How Will the UK Tax Changes for 2016/2017 Affect You?

By Gary Cutlack on at

Today's the New Year's Day for people who work in banks, accountant firms and tax offices, as we tick over into the 2017 tax year and loads of new forms have come into being. Some rules have changed too, most notably the loophole that says being on the internet all day counts as a job. Here are the key changes that might make your finances turn out marginally different.

Personal Allowance
You are now legally allowed to make more money before paying tax, with the universal personal allowance rising to £11,000 from last year's £10,600. That's a small amount less tax to pay for everyone in the country, whether you're a zero-hours Toilet Bowl Operative or a trillionaire banker commuting to work along a bespoke carpet made from the tongues of the poor.

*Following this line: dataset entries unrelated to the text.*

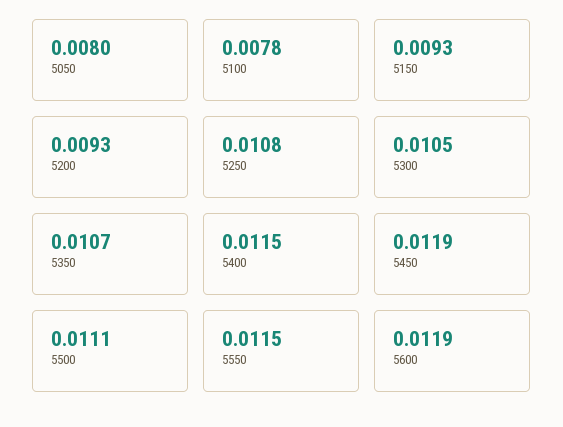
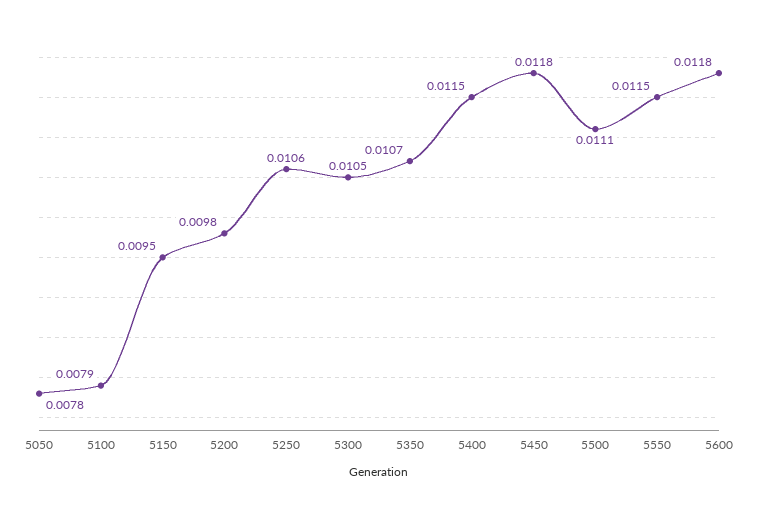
5050: 0.008 -> 0.0078
5100: 0.0078 -> 0.0079
5150: 0.0093 -> 0.0095
5200: 0.0093 -> 0.0098
5250: 0.0108 -> 0.0106
5450: 0.0119 -> 0.0118
5600: 0.0119 -> 0.0118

Personal Allowance II: Entering The Higher Band
People lucky enough to operate away from the literal and metaphorical coal faces of UK industry and luxuriate near the higher rate tax band also have a little more wiggle room before paying more in 2016/17, with the dread 40p tax rate now starting when your salary tops £43,000 -- a much rounder number than last year's clumsy old £42,385.

Marriage allowance
Our statistics suggest you're unmarried and unlikely to ever even hold hands with someone, so this will only apply to your dad and his second marriage. But if he has remarried, he's allowed to transfer £1,100 from his 20-years-younger, earning-less-than-£43,000, met-on-Tinder wife to himself, lessening his own bill and making going through it all again somewhat worthwhile.

Stamp Duty Increases
One big change this year sees buy-to-let landlords whacked with massively increased stamp duty bills, meaning an extra £9,000 or so will need to be dug up when buying a house around the £300,000 mark. That's thanks to an extra 3 per cent being added to all existing stamp duty thresholds for people deemed to be buying houses for reasons other than for themselves to live in.

Capital gains
This is unlikely to hit the likes of us with our meager savings and £500 worth of shares in Lloyds bought at the peak of the market in 2007, but... the CGT bands are dropping by 10 per cent for higher and lower rate earners, meaning anyone who's raked it in through complex offshore investments and losses in the film industry can enjoy less of a bill on any realised profits. The CGT on sales of rented homes still applies, though, so anyone banking a profit on a non-personal house sale is still liable.

Personal savings allowance
Here's a good one for us normal people -- we're allowed to earn up to £1,000 a year in interest before paying any tax on it, thanks to the new personal savings allowance. With current interest rates at historical lows not seen since money was invented by the, er, Egyptians probably, that's not entirely a winner, as you'd need to have tens of thousands of spare pounds in the building society to make anything like that much, but still. It's something to aspire to *puts 2p in empty bottle*.

Innovative Finance Isa
This is quite exciting if you live in a modern digital sphere. The Innovative Finance Isa is the same as a normal Isa, only the money you put into the tax-free wrapper can be invested in alternative funding vehicles, such as crowd-funded lenders like Zopa and Funding Circle. Funding Circle says you can hope/expect a 7 per cent tax-free return, should you live in a universe in which you have a spare £15,240 to put into it.